The New York-based jewelry brand FoundRae has for the past 10 years specialized in symbolic pieces. A lion’s head medallion stands for strength, while a scarab cigar band is meant to convey protection. Now, the company’s creative director, Beth Hutchens, is launching her first collection intended to celebrate commitment. But it’s not all engagement rings: “How people interpret and celebrate love is really individual, so we wanted to be more expansive in the way we think,” Hutchens says. Next week, FoundRae will launch its United in Love collection, which comprises rings, medallions, bracelets and earrings made to be layered with other FoundRae pieces. Inspired by the style of the solitaire engagement ring, most items showcase at least one diamond that’s “very prominently placed,” says Hutchens. (The center stones start at half a carat and go up to five carats.) The collection was created for those celebrating romantic partnerships of all kinds — say, a devoted couple who don’t plan to formally wed or those seeking an anniversary heirloom for the renewal of vows. One pendant, shaped like a clover, has shimmering pavé and prong-set diamonds on the top leaf and “Will you marry me?” engraved on the bottom leaf. Hutchens imagined it for someone who wants to propose with a grand gesture but not a traditional ring. “We designed it with the intention that somebody is going to gasp when they receive it,” she says. United in Love launches April 15. From $1,500, foundrae.com.
Go Here
A Hotel Made Up of Lakeside Cabins in the Berkshires
The Berkshires, a hilly region in western Massachusetts, is a popular destination for city dwellers seeking a summer breeze or fall foliage.
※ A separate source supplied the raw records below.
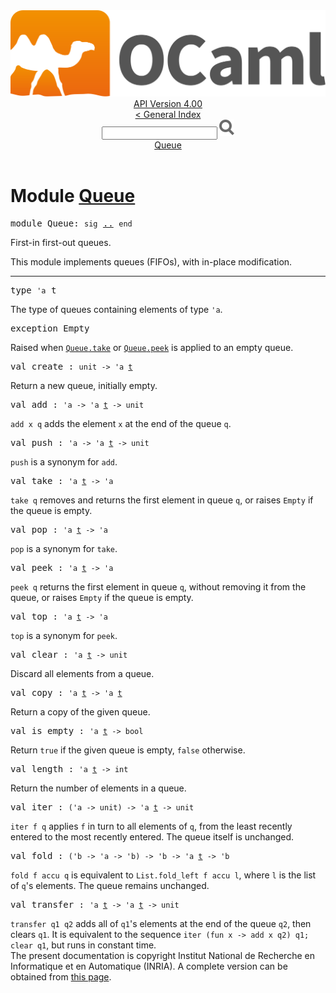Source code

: <!-- ((! set title API !)) ((! set documentation !)) ((! set api !)) ((! set nobreadcrumb !)) -->
<div class="api"><header><nav class="toc brand"><a class="brand" href="https://ocaml.org/"><img src="colour-logo-gray.svg" class="svg" alt="OCaml"></a></nav><nav class="toc"><div class="toc_version"><a href="/docs" id="version-select">API Version 4.00</a></div><a href="index.html">&lt; General Index</a><div class="api_search"><input type="text" name="apisearch" id="api_search" oninput="mySearch(false);" onkeypress="this.oninput();" onclick="this.oninput();" onpaste="this.oninput();">
<img src="search_icon.svg" alt="Search" class="svg" onclick="mySearch(false)"></div>
<div id="search_results"></div><div class="toc_title"><a href="#top">Queue</a></div><ul></ul></nav></header>

<h1>Module <a href="type_Queue.html">Queue</a></h1>
<pre><span class="keyword">module</span> Queue: <code class="code"><span class="keyword">sig</span></code> <a href="Queue.html">..</a> <code class="code"><span class="keyword">end</span></code></pre>First-in first-out queues.
<p>

   This module implements queues (FIFOs), with in-place modification.<br>
</p><hr width="100%">
<pre><span id="TYPEt"><span class="keyword">type</span> <code class="type">'a</code> t</span> </pre>
<div class="info">
The type of queues containing elements of type <code class="code"><span class="keywordsign">'</span>a</code>.<br>
</div>

<pre><span id="EXCEPTIONEmpty"><span class="keyword">exception</span> Empty</span></pre>
<div class="info">
Raised when <a href="Queue.html#VALtake"><code class="code"><span class="constructor">Queue</span>.take</code></a> or <a href="Queue.html#VALpeek"><code class="code"><span class="constructor">Queue</span>.peek</code></a> is applied to an empty queue.<br>
</div>
<pre><span id="VALcreate"><span class="keyword">val</span> create</span> : <code class="type">unit -&gt; 'a <a href="Queue.html#TYPEt">t</a></code></pre><div class="info">
Return a new queue, initially empty.<br>
</div>
<pre><span id="VALadd"><span class="keyword">val</span> add</span> : <code class="type">'a -&gt; 'a <a href="Queue.html#TYPEt">t</a> -&gt; unit</code></pre><div class="info">
<code class="code">add x q</code> adds the element <code class="code">x</code> at the end of the queue <code class="code">q</code>.<br>
</div>
<pre><span id="VALpush"><span class="keyword">val</span> push</span> : <code class="type">'a -&gt; 'a <a href="Queue.html#TYPEt">t</a> -&gt; unit</code></pre><div class="info">
<code class="code">push</code> is a synonym for <code class="code">add</code>.<br>
</div>
<pre><span id="VALtake"><span class="keyword">val</span> take</span> : <code class="type">'a <a href="Queue.html#TYPEt">t</a> -&gt; 'a</code></pre><div class="info">
<code class="code">take q</code> removes and returns the first element in queue <code class="code">q</code>,
   or raises <code class="code"><span class="constructor">Empty</span></code> if the queue is empty.<br>
</div>
<pre><span id="VALpop"><span class="keyword">val</span> pop</span> : <code class="type">'a <a href="Queue.html#TYPEt">t</a> -&gt; 'a</code></pre><div class="info">
<code class="code">pop</code> is a synonym for <code class="code">take</code>.<br>
</div>
<pre><span id="VALpeek"><span class="keyword">val</span> peek</span> : <code class="type">'a <a href="Queue.html#TYPEt">t</a> -&gt; 'a</code></pre><div class="info">
<code class="code">peek q</code> returns the first element in queue <code class="code">q</code>, without removing
   it from the queue, or raises <code class="code"><span class="constructor">Empty</span></code> if the queue is empty.<br>
</div>
<pre><span id="VALtop"><span class="keyword">val</span> top</span> : <code class="type">'a <a href="Queue.html#TYPEt">t</a> -&gt; 'a</code></pre><div class="info">
<code class="code">top</code> is a synonym for <code class="code">peek</code>.<br>
</div>
<pre><span id="VALclear"><span class="keyword">val</span> clear</span> : <code class="type">'a <a href="Queue.html#TYPEt">t</a> -&gt; unit</code></pre><div class="info">
Discard all elements from a queue.<br>
</div>
<pre><span id="VALcopy"><span class="keyword">val</span> copy</span> : <code class="type">'a <a href="Queue.html#TYPEt">t</a> -&gt; 'a <a href="Queue.html#TYPEt">t</a></code></pre><div class="info">
Return a copy of the given queue.<br>
</div>
<pre><span id="VALis_empty"><span class="keyword">val</span> is_empty</span> : <code class="type">'a <a href="Queue.html#TYPEt">t</a> -&gt; bool</code></pre><div class="info">
Return <code class="code"><span class="keyword">true</span></code> if the given queue is empty, <code class="code"><span class="keyword">false</span></code> otherwise.<br>
</div>
<pre><span id="VALlength"><span class="keyword">val</span> length</span> : <code class="type">'a <a href="Queue.html#TYPEt">t</a> -&gt; int</code></pre><div class="info">
Return the number of elements in a queue.<br>
</div>
<pre><span id="VALiter"><span class="keyword">val</span> iter</span> : <code class="type">('a -&gt; unit) -&gt; 'a <a href="Queue.html#TYPEt">t</a> -&gt; unit</code></pre><div class="info">
<code class="code">iter f q</code> applies <code class="code">f</code> in turn to all elements of <code class="code">q</code>,
   from the least recently entered to the most recently entered.
   The queue itself is unchanged.<br>
</div>
<pre><span id="VALfold"><span class="keyword">val</span> fold</span> : <code class="type">('b -&gt; 'a -&gt; 'b) -&gt; 'b -&gt; 'a <a href="Queue.html#TYPEt">t</a> -&gt; 'b</code></pre><div class="info">
<code class="code">fold f accu q</code> is equivalent to <code class="code"><span class="constructor">List</span>.fold_left f accu l</code>,
   where <code class="code">l</code> is the list of <code class="code">q</code>'s elements. The queue remains
   unchanged.<br>
</div>
<pre><span id="VALtransfer"><span class="keyword">val</span> transfer</span> : <code class="type">'a <a href="Queue.html#TYPEt">t</a> -&gt; 'a <a href="Queue.html#TYPEt">t</a> -&gt; unit</code></pre><div class="info">
<code class="code">transfer q1 q2</code> adds all of <code class="code">q1</code>'s elements at the end of
   the queue <code class="code">q2</code>, then clears <code class="code">q1</code>. It is equivalent to the
   sequence <code class="code">iter (<span class="keyword">fun</span> x <span class="keywordsign">-&gt;</span> add x q2) q1; clear q1</code>, but runs
   in constant time.<br>
</div>
<div class="copyright">The present documentation is copyright Institut National de Recherche en Informatique et en Automatique (INRIA). A complete version can be obtained from <a href="http://caml.inria.fr/pub/docs/manual-ocaml/">this page</a>.</div></div>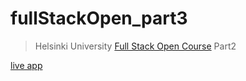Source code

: # fullStackOpen_part3

> Helsinki University [Full Stack Open Course](https://fullstackopen.com/en/part2) Part2

[live app](https://phonebook.cyclic.app/)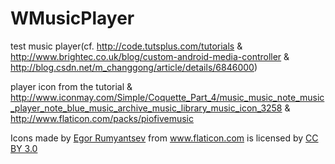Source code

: # WMusicPlayer
test music player(cf. http://code.tutsplus.com/tutorials &amp; http://www.brightec.co.uk/blog/custom-android-media-controller & http://blog.csdn.net/m_changgong/article/details/6846000)

player icon from the tutorial & http://www.iconmay.com/Simple/Coquette_Part_4/music_music_note_music_player_note_blue_music_archive_music_library_music_icon_3258 & http://www.flaticon.com/packs/piofivemusic

<div>Icons made by <a href="http://www.flaticon.com/authors/egor-rumyantsev" title="Egor Rumyantsev">Egor Rumyantsev</a> from <a href="http://www.flaticon.com" title="Flaticon">www.flaticon.com</a> is licensed by <a href="http://creativecommons.org/licenses/by/3.0/" title="Creative Commons BY 3.0">CC BY 3.0</a></div>
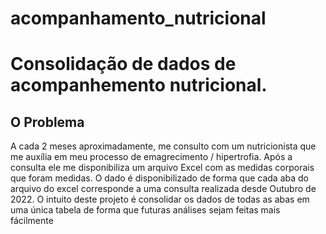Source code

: # acompanhamento_nutricional

# Consolidação de dados de acompanhemento nutricional.

## O Problema
A cada 2 meses aproximadamente, me consulto com um nutricionista que me auxília em meu processo de emagrecimento / hipertrofia. 
Após a consulta ele me disponibiliza um arquivo Excel com as medidas corporais que foram medidas. 
O dado é disponibilizado de forma que cada aba do arquivo do excel corresponde a uma consulta realizada desde Outubro de 2022. 
O intuito deste projeto é consolidar os dados de todas as abas em uma única tabela de forma que futuras análises sejam feitas mais fácilmente
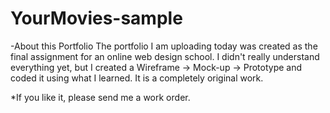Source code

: # YourMovies-sample
-About this Portfolio
The portfolio I am uploading today was created as the final assignment for an online web design school.
I didn't really understand everything yet, but I created a Wireframe → Mock-up → Prototype and coded it using what I learned. It is a completely original work.

*If you like it, please send me a work order.
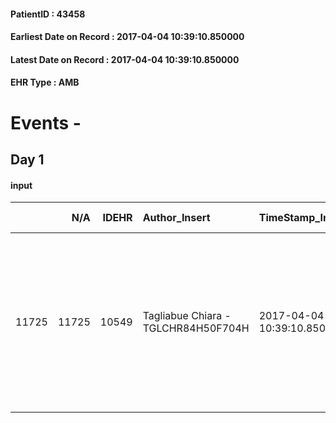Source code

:
#### PatientID : 43458
#### Earliest Date on Record : 2017-04-04 10:39:10.850000
#### Latest Date on Record : 2017-04-04 10:39:10.850000
#### EHR Type : AMB

# Events - 

## Day 1

#### input
|       |    N/A |   IDEHR | Author_Insert                       | TimeStamp_Insert           | EHRType   |   PatientID |   IDDigitalSignDocument | persone_vicine   |   Unnamed: 0_x.1 |   IDANAMNESI_SOCIALE | Patient   | Paziente_T   |   Non_Rilevabile_x.1 | Note_Non_Rilevabile_x.1   | opt_Problemi   | Note_I                                                                                                     | chk_contr_sintomi   | opt_paziente_a   | opt_famiglia_a   | opt_adeguatezza   | ds_note_ad        | opt_paziente_solo   | ds_note_con                      | Presenza_minori   | ds_familiari_coinv                                                                            | opt_necessario   | opt_risorse_ec   | opt_paziente_psi   | opt_Ins_vol   | ds_note_prio                                                                                                                                | opt_esenzione   | opt_inv_civile   |   invalidita_perc |   ds_codice_es | Needs                   | opt_indennita_acc   | opt_legge   | opt_famiglia_psi   |
|------:|-------:|--------:|:------------------------------------|:---------------------------|:----------|------------:|------------------------:|:-----------------|-----------------:|---------------------:|:----------|:-------------|---------------------:|:--------------------------|:---------------|:-----------------------------------------------------------------------------------------------------------|:--------------------|:-----------------|:-----------------|:------------------|:------------------|:--------------------|:---------------------------------|:------------------|:----------------------------------------------------------------------------------------------|:-----------------|:-----------------|:-------------------|:--------------|:--------------------------------------------------------------------------------------------------------------------------------------------|:----------------|:-----------------|------------------:|---------------:|:------------------------|:--------------------|:------------|:-------------------|
| 11725 |  11725 |   10549 | Tagliabue Chiara - TGLCHR84H50F704H | 2017-04-04 10:39:10.850000 | AMB       |       43458 |                  706384 | N/A              |             5734 |                 3655 | Si#1      | No#0         |                    0 | NR                        | No#0           | Paziente in cura CT c/o Humanitas per neoplasia ovarica operata, attualmente follow-up oncologico negativo | controllo sintomi#0 | Indefinite#2     | Indefinite#2     | Si#1              | Paziente autonoma | Si#1                | Paziente vedova da un anno circa | No#0              | Il figlio Andrea Dardanelli di 32 aa, coniugato,abita nelle vicinanze e lavora a tempo pieno. | No#0             | Adeguate#1       | No#0               | No#0          | Paziente attualmente in follow-up oncologico c/o IEO per neolplasia operata, chiede maggior ascolto da parte dei medici per sintomi post CT | Si#1            | Si#1             |               100 |             48 | Clinici#0;Psicologici#2 | No#0                | Si#1        | No#0               |


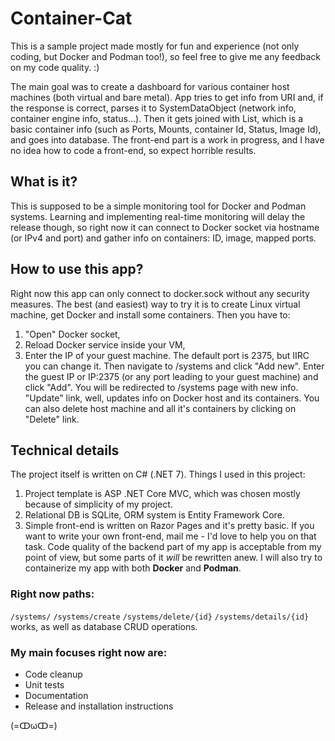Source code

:# Container-Cat 

This is a sample project made mostly for fun and experience (not only coding, but Docker and Podman too!), so feel free to give me any feedback on my code quality. :)

  The main goal was to create a dashboard for various container host machines (both virtual and bare metal). App tries to get info from URI and, if the response is correct, parses it to 
SystemDataObject (network info, container engine info, status...). Then it gets joined with List<BaseContainer>, which is a basic container info (such as Ports, Mounts, container Id, Status, Image Id), and goes into database. The front-end part is a work in progress, and I have no idea how to code a front-end, so expect horrible results.
  
## What is it?
This is supposed to be a simple monitoring tool for Docker and Podman systems. Learning and implementing real-time monitoring will delay the release though, so right now it can connect to Docker socket via hostname (or IPv4 and port) and gather info on containers: ID, image, mapped ports.

## How to use this app?
Right now this app can only connect to docker.sock without any security measures. The best (and easiest) way to try it is to create Linux virtual machine, get Docker and install some containers. Then you have to:
1. "Open" Docker socket,
2. Reload Docker service inside your VM,
3. Enter the IP of your guest machine. The default port is 2375, but IIRC you can change it.
Then navigate to /systems and click "Add new". Enter the guest IP or IP:2375 (or any port leading to your guest machine) and click "Add". You will be redirected to /systems page with new info. 
"Update" link, well, updates info on Docker host and its containers. You can also delete host machine and all it's containers by clicking on "Delete" link. 

## Technical details
The project itself is written on C# (.NET 7).
Things I used in this project:
1. Project template is ASP .NET Core MVC, which was chosen mostly because of simplicity of my project. 
2. Relational DB is SQLite, ORM system is Entity Framework Core. 
3. Simple front-end is written on Razor Pages and it's pretty basic. If you want to write your own front-end, mail me - I'd love to help you on that task.
Code quality of the backend part of my app is acceptable from my point of view, but some parts of it *will* be rewritten anew. 
I will also try to containerize my app with both **Docker** and **Podman**. 
  
  
### Right now paths:
  `/systems/`
  `/systems/create`
  `/systems/delete/{id}`
  `/systems/details/{id}`
  works, as well as database CRUD operations.
  
### My main focuses right now are:
  - Code cleanup
  - Unit tests
  - Documentation
  - Release and installation instructions

  (=ↀωↀ=)
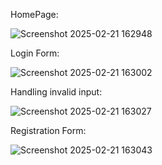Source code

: 
HomePage:

![Screenshot 2025-02-21 162948](https://github.com/user-attachments/assets/32d4636b-1174-4015-955b-20ac75ec338f)

Login Form:

![Screenshot 2025-02-21 163002](https://github.com/user-attachments/assets/39de5f37-a586-4837-95cb-557bc5619b79)

Handling invalid input:

![Screenshot 2025-02-21 163027](https://github.com/user-attachments/assets/eb15cfda-df89-4048-aafa-52ce0a05fb22)

Registration Form:

![Screenshot 2025-02-21 163043](https://github.com/user-attachments/assets/0202144b-0891-469d-ad03-e0d4b5b6a540)
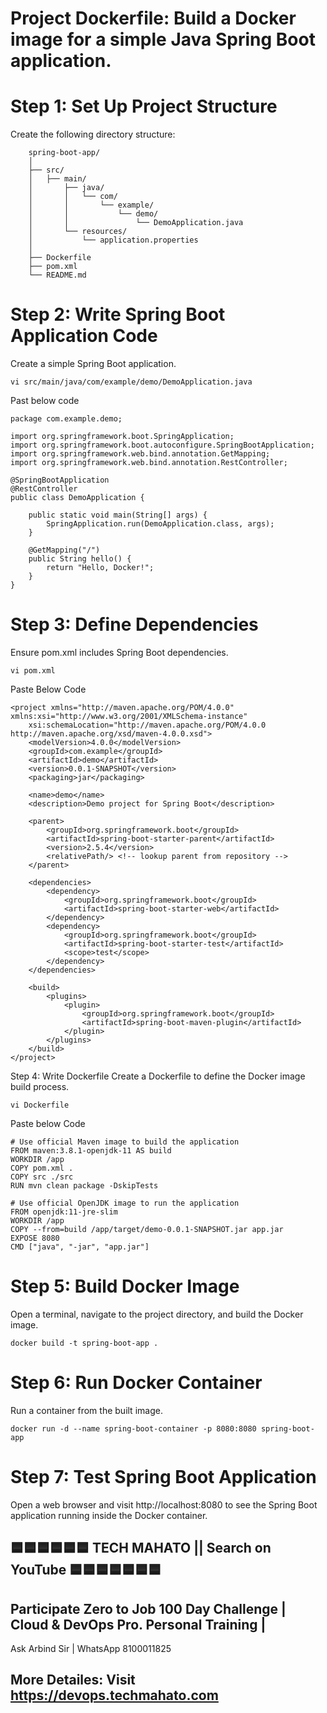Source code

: # Project Dockerfile: Build a Docker image for a simple Java Spring Boot application.

# Step 1: Set Up Project Structure
Create the following directory structure:

        spring-boot-app/
        │
        ├── src/
        │   ├── main/
        │       ├── java/
        │       │   └── com/
        │       │       └── example/
        │       │           └── demo/
        │       │               └── DemoApplication.java
        │       └── resources/
        │           └── application.properties
        │
        ├── Dockerfile
        ├── pom.xml
        └── README.md

# Step 2: Write Spring Boot Application Code
Create a simple Spring Boot application.

    vi src/main/java/com/example/demo/DemoApplication.java

Past below code

    package com.example.demo;

    import org.springframework.boot.SpringApplication;
    import org.springframework.boot.autoconfigure.SpringBootApplication;
    import org.springframework.web.bind.annotation.GetMapping;
    import org.springframework.web.bind.annotation.RestController;

    @SpringBootApplication
    @RestController
    public class DemoApplication {

        public static void main(String[] args) {
            SpringApplication.run(DemoApplication.class, args);
        }

        @GetMapping("/")
        public String hello() {
            return "Hello, Docker!";
        }
    }

# Step 3: Define Dependencies
Ensure pom.xml includes Spring Boot dependencies.

    vi pom.xml

Paste Below Code

    <project xmlns="http://maven.apache.org/POM/4.0.0" xmlns:xsi="http://www.w3.org/2001/XMLSchema-instance"
        xsi:schemaLocation="http://maven.apache.org/POM/4.0.0 http://maven.apache.org/xsd/maven-4.0.0.xsd">
        <modelVersion>4.0.0</modelVersion>
        <groupId>com.example</groupId>
        <artifactId>demo</artifactId>
        <version>0.0.1-SNAPSHOT</version>
        <packaging>jar</packaging>

        <name>demo</name>
        <description>Demo project for Spring Boot</description>

        <parent>
            <groupId>org.springframework.boot</groupId>
            <artifactId>spring-boot-starter-parent</artifactId>
            <version>2.5.4</version>
            <relativePath/> <!-- lookup parent from repository -->
        </parent>

        <dependencies>
            <dependency>
                <groupId>org.springframework.boot</groupId>
                <artifactId>spring-boot-starter-web</artifactId>
            </dependency>
            <dependency>
                <groupId>org.springframework.boot</groupId>
                <artifactId>spring-boot-starter-test</artifactId>
                <scope>test</scope>
            </dependency>
        </dependencies>

        <build>
            <plugins>
                <plugin>
                    <groupId>org.springframework.boot</groupId>
                    <artifactId>spring-boot-maven-plugin</artifactId>
                </plugin>
            </plugins>
        </build>
    </project>

Step 4: Write Dockerfile
Create a Dockerfile to define the Docker image build process.

    vi Dockerfile

Paste below Code

    # Use official Maven image to build the application
    FROM maven:3.8.1-openjdk-11 AS build
    WORKDIR /app
    COPY pom.xml .
    COPY src ./src
    RUN mvn clean package -DskipTests

    # Use official OpenJDK image to run the application
    FROM openjdk:11-jre-slim
    WORKDIR /app
    COPY --from=build /app/target/demo-0.0.1-SNAPSHOT.jar app.jar
    EXPOSE 8080
    CMD ["java", "-jar", "app.jar"]


# Step 5: Build Docker Image
Open a terminal, navigate to the project directory, and build the Docker image.

    docker build -t spring-boot-app .

# Step 6: Run Docker Container
Run a container from the built image.

    docker run -d --name spring-boot-container -p 8080:8080 spring-boot-app

# Step 7: Test Spring Boot Application
Open a web browser and visit http://localhost:8080 to see the Spring Boot application running inside the Docker container.


## 🟦🟦🟦🟦🟦🟦 TECH MAHATO || Search on YouTube 🟦🟦🟦🟦🟦🟦🟦
## Participate Zero to Job 100 Day Challenge | Cloud & DevOps Pro. Personal Training |
Ask Arbind Sir | WhatsApp 8100011825
## More Detailes: Visit https://devops.techmahato.com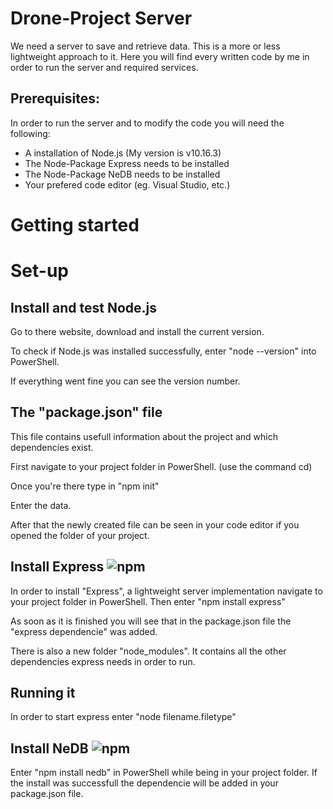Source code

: # Drone-Project Server

We need a server to save and retrieve data. This is a more or less lightweight approach to it.
Here you will find every written code by me in order to run the server and required services.

## Prerequisites:

In order to run the server and to modify the code you will need the following:
 
 - A installation of Node.js (My version is v10.16.3)
 - The Node-Package Express needs to be installed
 - The Node-Package NeDB needs to be installed
 - Your prefered code editor (eg. Visual Studio, etc.)




# Getting started

# Set-up

## Install and test Node.js

Go to there website, download and install the current version.

To check if Node.js was installed successfully, enter "node --version" into PowerShell.

If everything went fine you can see the version number.

## The "package.json" file

This file contains usefull information about the project and which dependencies exist.

First navigate to your project folder in PowerShell. (use the command cd)

Once you're there type in "npm init"

Enter the data.

After that the newly created file can be seen in your code editor if you opened the folder of your project.

## Install Express <img alt="npm" src="https://img.shields.io/npm/v/express">
In order to install "Express", a lightweight server implementation navigate to your project folder in PowerShell. 
Then enter "npm install express"

As soon as it is finished you will see that in the package.json file the "express dependencie" was added.

There is also a new folder "node_modules". It contains all the other dependencies express needs in order to run.


## Running it

In order to start express enter "node filename.filetype"

## Install NeDB <img alt="npm" src="https://img.shields.io/npm/v/nedb">
Enter "npm install nedb" in PowerShell while being in your project folder.
If the install was successfull the dependencie will be added in your package.json file.


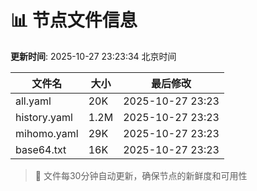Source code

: # 📊 节点文件信息

**更新时间**: 2025-10-27 23:23:34 北京时间

| 文件名 | 大小 | 最后修改 |
|--------|------|----------|
| all.yaml | 20K | 2025-10-27 23:23 |
| history.yaml | 1.2M | 2025-10-27 23:23 |
| mihomo.yaml | 29K | 2025-10-27 23:23 |
| base64.txt | 16K | 2025-10-27 23:23 |

> 🔄 文件每30分钟自动更新，确保节点的新鲜度和可用性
A new hotel, Prospect, offers access to both on the shores of its namesake lake, a 10-minute drive from Great Barrington, Mass., and less than three hours from New York City. It’s made up of 40 private cabins, nine accommodations with a shared bathhouse and a central lodge. Each cedar cabin is outfitted with a writing desk and camp chairs to bring to the lake. Bed linens and robes are by the bedding brand Sister Moons, which is owned by Prospect co-founder and interior designer Jade-Snow Carroll. At the heart of the property is the communal Cliff House, which is home to a coffee bar, a small shop selling various sundries including art supplies and the Cliff House Restaurant, where the chef Nancy Thomas makes dishes such as roast chicken and steak tartare. Outdoor amenities include a heated saltwater pool, lakefront Finnish saunas and courts for tennis and pickleball. Kayaks, paddle boards, sailboats and bicycles are also on hand for guests to borrow. Prospect opens May 16; from $390 a night for cabins and $225 for accommodations with shared bathhouse, prospectberkshires.com.